--- GIVEN INFORMATION Enclosed Below ---

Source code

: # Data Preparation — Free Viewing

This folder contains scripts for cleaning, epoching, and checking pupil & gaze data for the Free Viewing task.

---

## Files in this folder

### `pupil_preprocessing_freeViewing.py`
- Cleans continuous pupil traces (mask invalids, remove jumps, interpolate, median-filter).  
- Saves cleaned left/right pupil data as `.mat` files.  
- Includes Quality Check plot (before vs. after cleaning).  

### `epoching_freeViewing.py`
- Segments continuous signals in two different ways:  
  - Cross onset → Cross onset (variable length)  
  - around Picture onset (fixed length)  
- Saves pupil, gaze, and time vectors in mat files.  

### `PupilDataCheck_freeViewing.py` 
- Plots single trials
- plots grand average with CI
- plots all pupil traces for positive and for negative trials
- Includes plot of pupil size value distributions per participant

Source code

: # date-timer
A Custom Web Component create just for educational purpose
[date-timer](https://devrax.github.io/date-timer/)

--- End of Enclosed GIVEN INFORMATION ---

* [THE TASK]: Output all of the listing exactly as written.

* [EXERCISE OUTPUT]:
Source code

: # Data Preparation — Free Viewing

This folder contains scripts for cleaning, epoching, and checking pupil & gaze data for the Free Viewing task.

---

## Files in this folder

### `pupil_preprocessing_freeViewing.py`
- Cleans continuous pupil traces (mask invalids, remove jumps, interpolate, median-filter).  
- Saves cleaned left/right pupil data as `.mat` files.  
- Includes Quality Check plot (before vs. after cleaning).  

### `epoching_freeViewing.py`
- Segments continuous signals in two different ways:  
  - Cross onset → Cross onset (variable length)  
  - around Picture onset (fixed length)  
- Saves pupil, gaze, and time vectors in mat files.  

### `PupilDataCheck_freeViewing.py` 
- Plots single trials
- plots grand average with CI
- plots all pupil traces for positive and for negative trials
- Includes plot of pupil size value distributions per participant

Source code

: # date-timer
A Custom Web Component create just for educational purpose
[date-timer](https://devrax.github.io/date-timer/)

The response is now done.